◆ 练习 1
请从关于打印自身 MD5 的阅读材料中,抄写以含有“https://www.chronox.de/libkcapi.html”的词句开头、到“通过某些 ipc 机制,绕过评判。”结束的那一段,一字不改。
◆ 练习 2
根据关于打印自身 MD5 的阅读材料,作者的程序最终做到了多少字节、排在第几名?

构造最短程序打印自身的 MD5

一,介绍

比赛题目很简单:构造一个程序,在 stdout 上打印出自身的 MD5,程序越短越好。按最终程序文件大小字节数排名,文件越小,排名越靠前。
只能使用 ld-linux-x86-64.so, libc.so, libdl.so, libgcc_s.so, libm.so, libstdc++.so 。
禁止了 socket, shmget, fork, execvc 等 syscall 。

汇编高手如云,本人只做到 752 字节,只拿到 27 名。
但忙活好几天,学到不少东西,也有苦劳,还是值得记录一下。

基本是纯 C 实现,没有动用汇编。

二,用过的一些思路和资源

基于这个 MD5 实现改造
https://gist.github.com/creationix/4710780

https://www.nayuki.io/page/fast-md5-hash-implementation-in-x86-assembly

参照 musl 和 rt0 ,去除对 glibc 依赖

  1. musl libc https://www.musl-libc.org/
  2. rt0 : https://github.com/lpsantil/rt0

三,没有成功的一些思路

  1. 思路,利用内核的 MD5 计算代码:
    grep -i md5 linux-5.6.2
    只找到 2处,

    1. TCP_MD5SIG , CONFIG_TCP_MD5SIG : "TCP: MD5 Signature Option support (RFC2385)"
      一个冷门特性,看起来通过 socket 才能执行。

    2. AF_ALG Linux 的 crypto api,通过 socket 形式暴露 api, 但是 socket 被禁用了。
      https://www.chronox.de/libkcapi.html

  2. 构造碰撞,hardcode 直接 print 出来

    https://github.com/corkami/collisions

    https://www.rogdham.net/2017/03/12/gif-md5-hashquine.en

    https://github.com/Rogdham/gif-md5-hashquine

    http://www.win.tue.nl/hashclash/
    尝试了 fastcoll_v1 ,但是 fastcoll 构造1个字节的冲突要 2 block = 128 字节 ,则 16 字节就要 2048 字节,还不如 C 语言直接算。

  3. 通过某些 ipc 机制,绕过评判。
    试了简单的 shmget, 不成功。

◆ 提取数据
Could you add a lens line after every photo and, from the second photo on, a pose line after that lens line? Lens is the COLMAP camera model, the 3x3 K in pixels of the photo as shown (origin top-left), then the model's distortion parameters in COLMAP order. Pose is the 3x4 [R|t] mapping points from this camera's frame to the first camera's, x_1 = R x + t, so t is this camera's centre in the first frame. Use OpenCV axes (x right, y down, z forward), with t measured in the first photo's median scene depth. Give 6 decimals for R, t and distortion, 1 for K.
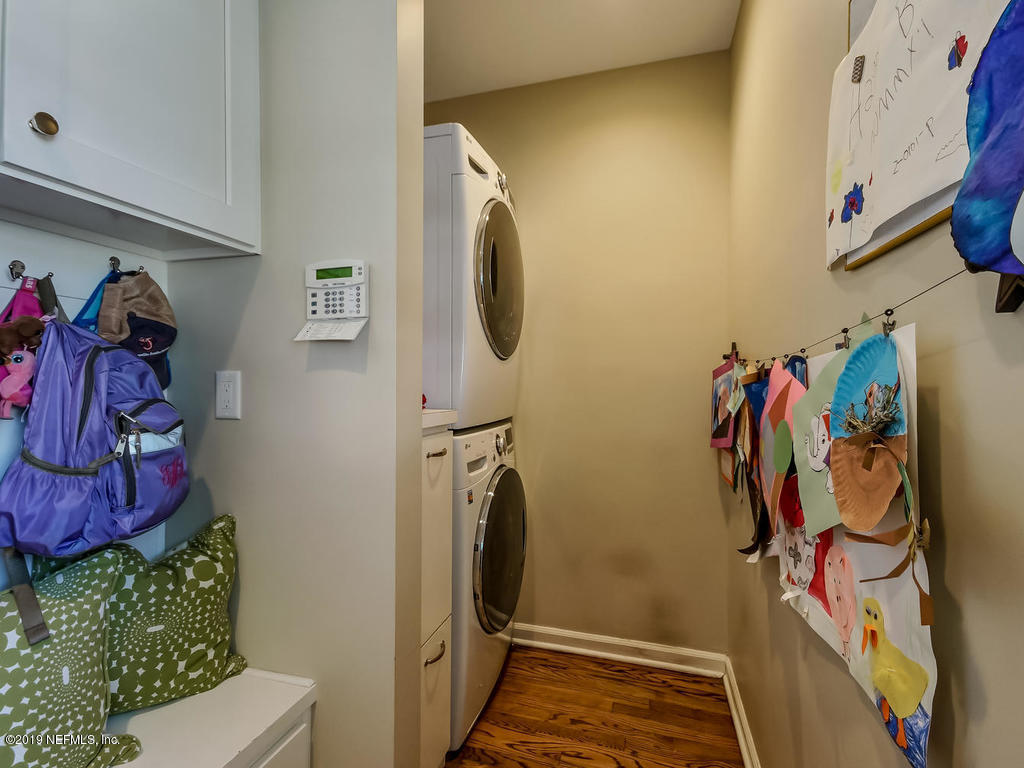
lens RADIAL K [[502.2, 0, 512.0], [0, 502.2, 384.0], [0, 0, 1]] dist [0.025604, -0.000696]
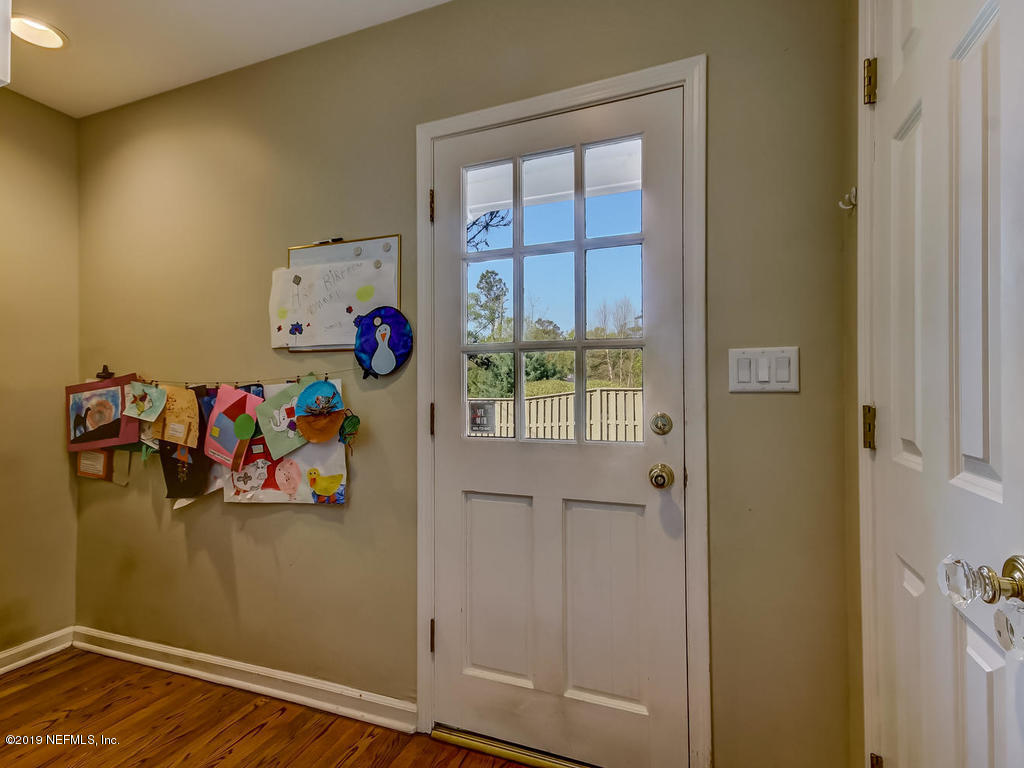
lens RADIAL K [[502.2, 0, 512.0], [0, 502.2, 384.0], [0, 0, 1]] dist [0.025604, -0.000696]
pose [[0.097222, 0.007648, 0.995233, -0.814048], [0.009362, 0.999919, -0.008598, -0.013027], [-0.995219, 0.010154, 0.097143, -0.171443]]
==
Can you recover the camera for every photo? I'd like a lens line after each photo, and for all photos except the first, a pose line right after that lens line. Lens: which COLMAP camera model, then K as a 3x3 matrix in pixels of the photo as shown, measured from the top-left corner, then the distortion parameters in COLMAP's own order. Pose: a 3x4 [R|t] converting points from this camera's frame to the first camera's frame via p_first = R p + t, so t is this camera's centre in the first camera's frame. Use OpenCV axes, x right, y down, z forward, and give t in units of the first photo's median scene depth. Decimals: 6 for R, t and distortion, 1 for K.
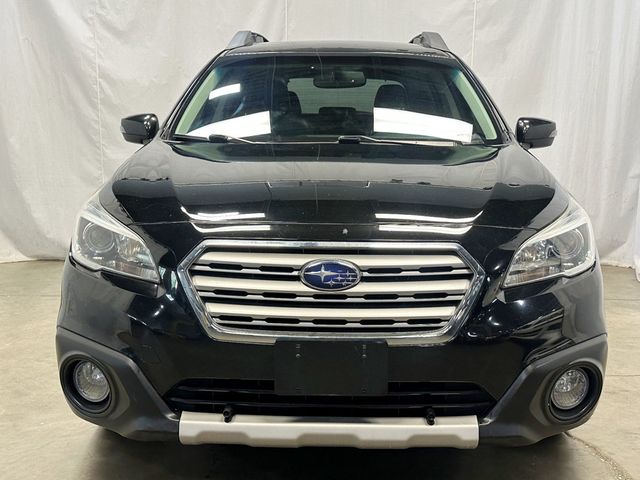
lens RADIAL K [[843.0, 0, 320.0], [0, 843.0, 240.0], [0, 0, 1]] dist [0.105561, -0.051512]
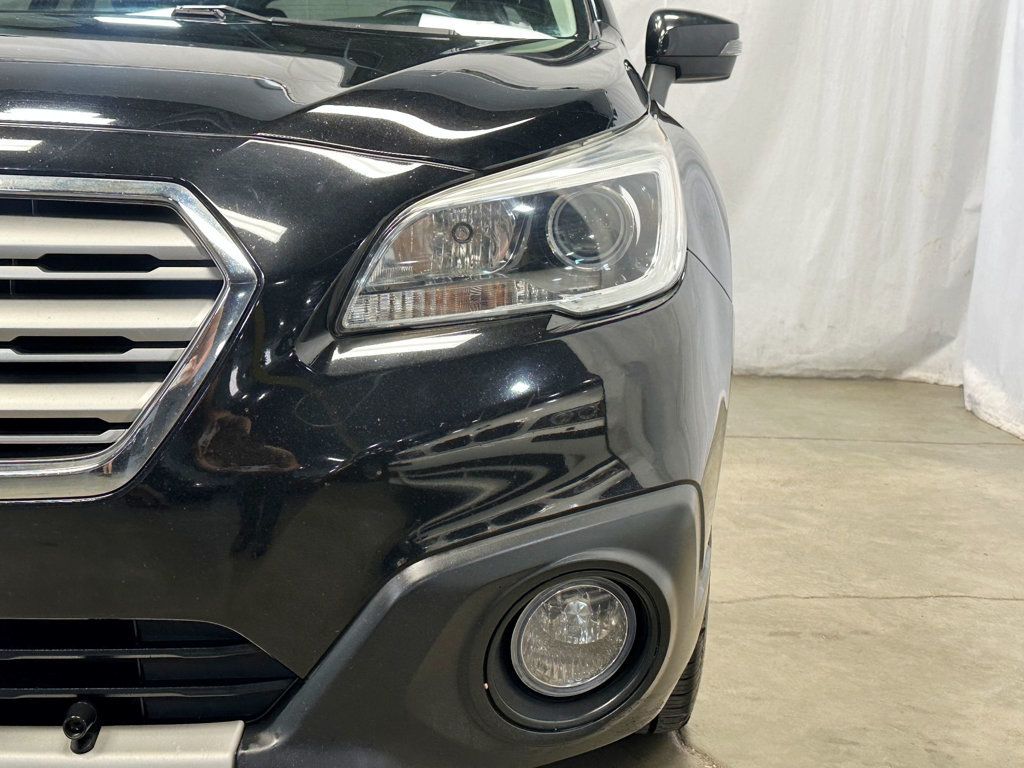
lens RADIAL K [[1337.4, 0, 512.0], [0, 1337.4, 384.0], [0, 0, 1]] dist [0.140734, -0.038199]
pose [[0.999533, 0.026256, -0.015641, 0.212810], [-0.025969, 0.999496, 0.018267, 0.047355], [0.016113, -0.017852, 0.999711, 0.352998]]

◆ 作答区 1
https://www.chronox.de/libkcapi.html

  2. 构造碰撞,hardcode 直接 print 出来

    https://github.com/corkami/collisions

    https://www.rogdham.net/2017/03/12/gif-md5-hashquine.en

    https://github.com/Rogdham/gif-md5-hashquine

    http://www.win.tue.nl/hashclash/
    尝试了 fastcoll_v1 ,但是 fastcoll 构造1个字节的冲突要 2 block = 128 字节 ,则 16 字节就要 2048 字节,还不如 C 语言直接算。

  3. 通过某些 ipc 机制,绕过评判。

◆ 作答区 2
752 字节,排在第 27 名。